The visual abilities of birds and mammals differ because of events
in the Jurassic, one hundred and fifty million years ago. At that time, the lineage that gave rise to modern birds split from the rest of the reptiles. These ancient birds inherited the four color receptors of their reptilian ancestors. Mammals also evolved from reptiles, splitting away earlier than the birds. But, unlike birds, our protomammal ancestors spent the Jurassic as nocturnal shrewlike creatures. Natural selection’s shortsighted utilitarianism had no use for sumptuous color in these night-dwelling animals. Two of the four color receptors that the mammals’ ancestors bequeathed to them were lost. To this day, most mammals have just two color receptors. Some primates, including those that gave rise to humans, later evolved a third.
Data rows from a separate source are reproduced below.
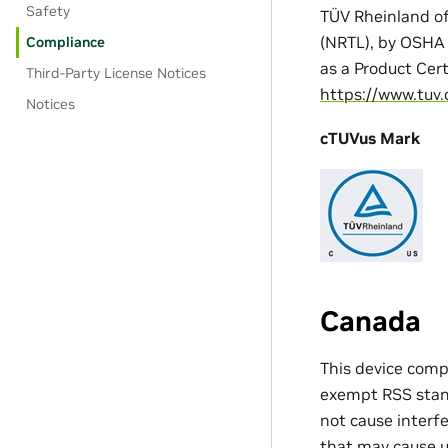
Safety
TÜV Rheinland of
(NRTL), by OSHA 
Compliance
as a Product Cer
Third-Party License Notices
https://www.tuv.
Notices
cTUVus Mark
Canada
This device comp
exempt RSS standa
not cause interfe
that may cause u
The chickadees’ acrobatic bodies let them put their vision to good use. A wing-flick takes a bird from one branch to another. Feet grasp a twig, then the bird falls, swinging from a branch tip. The beaks probe as the bird’s body pivots, still hanging, then wings flash open and the bird flits up to another small twig. No surface is left unexamined. The birds spend as much time upside down, peering under twigs, as they do upright.

Despite the vigor of their search, the chickadees catch no prey while I watch. Chickadees, like most birds, give a distinctive backward flick of their heads as they swallow or, if they find a bigger morsel, will hold the food in their feet as they pound it with their beaks. The flock stays in my sight for just fifteen minutes, finding no food. The chickadees may need to call on their fat reserves to survive the cold. These reserves are essential to winter survival, and they allow chickadees to make good use of winter’s variability. When the weather warms, or when birds find a cluster of spiders or berries, the flush of food is turned into fat that carries the birds through times when the feeding is poor and the weather is cold.